** Extrait fourni **
Le rire est une bonne recette lorsque, dans les tâches d’éducation quotidiennes, les choses ne se passent pas toujours comme prévu. Il va de soi que les parents pourraient critiquer et punir. Parfois, c’est d’ailleurs nécessaire. Mais ils peuvent aussi réagir en riant. Lorsque la première réaction est détendue, les enfants sont en général plus réceptifs aux explications et au dialogue que s’ils se sont fait enguirlander.

400 rires par jour

On a longtemps considéré que le rire et l’ironie n’étaient pas souhaitables en matière d’éducation. On craignait que les enfants ne se sentent désécurisés ou carrément blessés.
Or, dès la plus tendre enfance, les enfants disposent d’une belle portion de gaieté. Des recherches indiquent qu’ils trouvent une bonne raison de rigoler, sourire ou glousser jusqu’à 400 fois par jour. Pour les adultes, ce n’est en moyenne que quinze fois par jour.

Les enfants se mettent dès l’âge de 2 ans ou 3 ans à faire la différence entre ce que les parents disent sérieusement et ce qui l’est moins. Dans cette phase, leur propre humour apparaît dans des jeux de rôle au cours desquels ils développent des scénarios marrants.
Dès leur quatrième année de vie, les enfants rient volontiers en faisant les pitres, en cavalcadant à travers la maison ou en faisant des grimaces. Ils commencent à jouer avec l’expression orale, à faire des rimes et des jeux de mots.

A partir de leurs 10 ans, les enfants savent aussi apprécier une ironie fine et leur expérience de vie leur permet d’identifier comme telles les remarques chargées d’ironie. Mais ces dernières ne doivent pas paraître sarcastiques ou, pire, cyniques.

Scientifiquement établi

L’humour dans l’éducation peut réussir bien des choses. Il peut renforcer l’assurance chez l’enfant et l’aider à compenser le stress. L’enfant parvient ainsi à mieux gérer ses sentiments et ses peurs. Sa créativité, ses compétences verbales et sa capacité d’expression augmentent également quand il y a des clins d’œil dans les échanges. Il est par ailleurs scientifiquement établi que rire de bon cœur renforce le système immunitaire et réduit la sensibilité à la douleur. Lorsqu’on rit, on stimule la sécrétion de sérotonine, l’hormone du bonheur, qui agit positivement sur le bien-être physique et psychique.

** Consigne A **
Selon l'extrait sur l'humour dans l'éducation, de quelles manières les enfants rient-ils volontiers dès leur quatrième année de vie ? Énumérez-les toutes.
** Consigne B **
Modifiez les lignes, de celle qui contient « See Profit4 software » jusqu'à celle qui contient « Add to cart » incluse, en remplaçant « business » par « company », puis recopiez uniquement ces lignes.

** Données fournies **
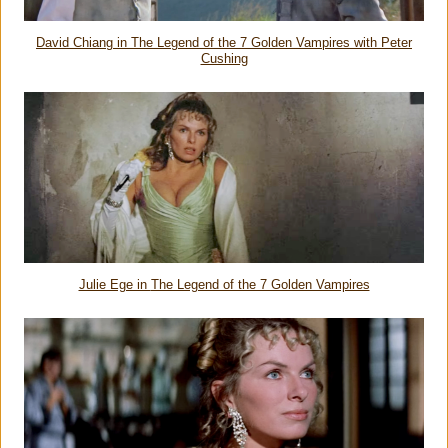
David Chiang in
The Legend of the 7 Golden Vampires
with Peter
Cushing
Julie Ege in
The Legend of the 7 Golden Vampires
* * *
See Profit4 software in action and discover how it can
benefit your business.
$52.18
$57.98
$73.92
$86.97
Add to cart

** Réponse attendue A **
- en faisant les pitres
- en cavalcadant à travers la maison
- en faisant des grimaces

** Réponse attendue B **
See Profit4 software in action and discover how it can
benefit your company.
$52.18
$57.98
$73.92
$86.97
Add to cart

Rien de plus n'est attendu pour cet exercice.